La contemplación es algo mucho más fácil y natural de lo que se imagina
Es cierto que el hombre, incluso el más disipado, contempla activamente. Para darnos cuenta de esto, bastará que aclaremos qué es concretamente en la vida terrena y en el plano natural una contemplación.
¿Qué hace un hombre cuando se detiene en el camino para ver pasar un desfile militar o una procesión religiosa, para considerar un edificio o un panorama, para observar una escena particularmente grave o pintoresca de la vida cotidiana, para asistir a una obra de teatro? Contempla, esto es, fija la atención sobre determinado objeto, toma conocimiento de lo que en él hay de verdadero o de falso, de bueno o de malo; acepta, consiente, como que asimila en su alma la verdad y el bien; experimenta una disonancia, rechaza, opera una especie de purgación en sí mismo de lo malo que la cosa pueda haberle comunicado.
Viendo a seres relativos y contingentes, que tienen en sí el reflejo del Ser Absoluto, el hombre, por los canales de los sentidos, considera en los seres contingentes algo que existe absolutamente en Dios; como que se apropia de ese bien y, en el propio acto en que los considera, se identifica con este bien.

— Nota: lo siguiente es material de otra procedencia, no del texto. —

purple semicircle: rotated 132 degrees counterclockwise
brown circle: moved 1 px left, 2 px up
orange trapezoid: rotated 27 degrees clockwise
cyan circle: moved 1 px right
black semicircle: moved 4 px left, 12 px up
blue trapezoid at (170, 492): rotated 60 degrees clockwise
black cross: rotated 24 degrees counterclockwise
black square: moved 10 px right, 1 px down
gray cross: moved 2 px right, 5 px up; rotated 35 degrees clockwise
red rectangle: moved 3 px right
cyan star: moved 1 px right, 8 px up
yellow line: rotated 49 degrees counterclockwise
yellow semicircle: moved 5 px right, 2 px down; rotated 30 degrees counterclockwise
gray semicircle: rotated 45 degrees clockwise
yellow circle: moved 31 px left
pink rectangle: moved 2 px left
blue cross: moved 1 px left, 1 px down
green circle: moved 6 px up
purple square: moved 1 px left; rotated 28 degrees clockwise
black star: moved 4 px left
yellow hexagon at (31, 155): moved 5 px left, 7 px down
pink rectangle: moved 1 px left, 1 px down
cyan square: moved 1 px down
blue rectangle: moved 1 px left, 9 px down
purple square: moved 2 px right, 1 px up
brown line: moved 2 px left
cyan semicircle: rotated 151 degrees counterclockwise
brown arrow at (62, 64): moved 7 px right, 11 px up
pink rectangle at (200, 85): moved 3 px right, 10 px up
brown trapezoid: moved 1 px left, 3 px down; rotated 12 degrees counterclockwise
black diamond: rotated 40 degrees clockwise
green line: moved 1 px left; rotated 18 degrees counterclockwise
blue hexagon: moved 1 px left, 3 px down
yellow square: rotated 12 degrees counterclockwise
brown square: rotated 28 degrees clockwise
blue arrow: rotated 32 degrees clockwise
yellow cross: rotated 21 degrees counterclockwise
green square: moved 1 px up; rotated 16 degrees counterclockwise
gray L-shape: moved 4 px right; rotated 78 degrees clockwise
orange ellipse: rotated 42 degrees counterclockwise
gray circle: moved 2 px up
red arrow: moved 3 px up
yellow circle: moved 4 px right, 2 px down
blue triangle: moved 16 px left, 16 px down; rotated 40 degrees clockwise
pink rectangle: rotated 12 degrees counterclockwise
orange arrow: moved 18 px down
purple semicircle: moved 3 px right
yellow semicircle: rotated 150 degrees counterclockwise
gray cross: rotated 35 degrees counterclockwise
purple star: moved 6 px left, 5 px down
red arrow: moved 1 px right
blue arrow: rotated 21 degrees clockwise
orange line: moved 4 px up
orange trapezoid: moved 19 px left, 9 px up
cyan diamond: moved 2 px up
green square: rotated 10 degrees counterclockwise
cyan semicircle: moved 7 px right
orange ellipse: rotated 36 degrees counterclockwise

En suma, hace un acto característicamente contemplativo, a pesar de estar marcado por las condiciones inseparables de esta vida terrena. Desgraciadamente, muchos hombres al realizar tales actos de contemplación, no se elevan en modo alguno hasta Dios, y se detienen en la fruición egoísta y circunscrita del ser relativo que tienen delante de sí.
Muchas veces su conocimiento es vicioso, y da acogida al error y no a la verdad; la contemplación los lleva a asimilar el mal y no el bien. Es que, evidentemente, así como hay contemplaciones buenas, hay también contemplaciones malas. Son los triunfos del mundo, del demonio y de la carne. No obstante todo esto, la acción que realizan es esencialmente contemplativa. A pesar de que pueda ser meramente natural, y esto constituye una afirmación de que hay en el hombre una vivaz veta de contemplación. Esa contemplación trae necesariamente como consecuencia la alabanza, o bien su antítesis que es la blasfemia: pues en la tierra, como en el cielo, como en el infierno, el hombre es, como dijimos, exclamativo, es decir, propenso a comunicar lo que lleva en el alma. Y esto conduce al servicio, pues el hombre sirve naturalmente a aquello que ama: la Ciudad de Dios o la Ciudad del Demonio, la verdad o el error, el bien o el mal.
Y es de esta manera que el alma humana realiza desde esta tierra, para su salvación o para su condenación, las grandes operaciones que será llevada a realizar por toda la eternidad. Claro está que la contemplación, en la medida en que es hecha a la luz de la fe, es una operación animada por la gracia.